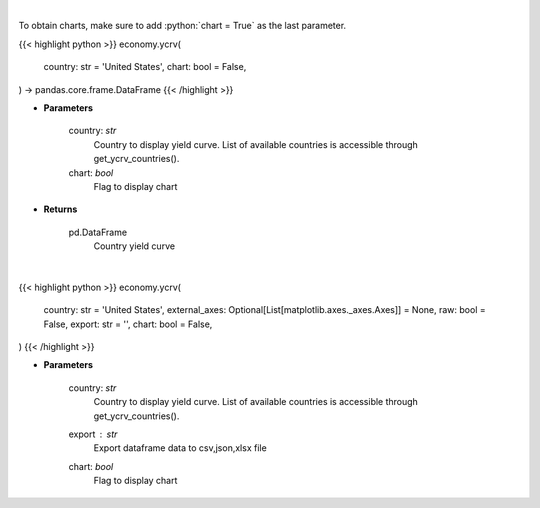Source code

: .. role:: python(code)
    :language: python
    :class: highlight

|

To obtain charts, make sure to add :python:`chart = True` as the last parameter.

.. raw:: html

    <h3>
    > Getting data
    </h3>

{{< highlight python >}}
economy.ycrv(
    country: str = 'United States',
    chart: bool = False,
) -> pandas.core.frame.DataFrame
{{< /highlight >}}

.. raw:: html

    <p>
    Get yield curve for specified country. [Source: Investing.com]
    </p>

* **Parameters**

    country: *str*
        Country to display yield curve. List of available countries is accessible through get_ycrv_countries().
    chart: *bool*
       Flag to display chart


* **Returns**

    pd.DataFrame
        Country yield curve

|

.. raw:: html

    <h3>
    > Getting charts
    </h3>

{{< highlight python >}}
economy.ycrv(
    country: str = 'United States',
    external_axes: Optional[List[matplotlib.axes._axes.Axes]] = None,
    raw: bool = False,
    export: str = '',
    chart: bool = False,
)
{{< /highlight >}}

.. raw:: html

    <p>
    Display yield curve for specified country. [Source: Investing.com]
    </p>

* **Parameters**

    country: *str*
        Country to display yield curve. List of available countries is accessible through get_ycrv_countries().
    export : *str*
        Export dataframe data to csv,json,xlsx file
    chart: *bool*
       Flag to display chart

> _Exercise description_:
The whole of the data needs to be copied word for word, though not its pictures.

> _Answer_:
Source code

: .. role:: python(code)
    :language: python
    :class: highlight

|

To obtain charts, make sure to add :python:`chart = True` as the last parameter.

.. raw:: html

    <h3>
    > Getting data
    </h3>

{{< highlight python >}}
economy.ycrv(
    country: str = 'United States',
    chart: bool = False,
) -> pandas.core.frame.DataFrame
{{< /highlight >}}

.. raw:: html

    <p>
    Get yield curve for specified country. [Source: Investing.com]
    </p>

* **Parameters**

    country: *str*
        Country to display yield curve. List of available countries is accessible through get_ycrv_countries().
    chart: *bool*
       Flag to display chart


* **Returns**

    pd.DataFrame
        Country yield curve

|

.. raw:: html

    <h3>
    > Getting charts
    </h3>

{{< highlight python >}}
economy.ycrv(
    country: str = 'United States',
    external_axes: Optional[List[matplotlib.axes._axes.Axes]] = None,
    raw: bool = False,
    export: str = '',
    chart: bool = False,
)
{{< /highlight >}}

.. raw:: html

    <p>
    Display yield curve for specified country. [Source: Investing.com]
    </p>

* **Parameters**

    country: *str*
        Country to display yield curve. List of available countries is accessible through get_ycrv_countries().
    export : *str*
        Export dataframe data to csv,json,xlsx file
    chart: *bool*
       Flag to display chart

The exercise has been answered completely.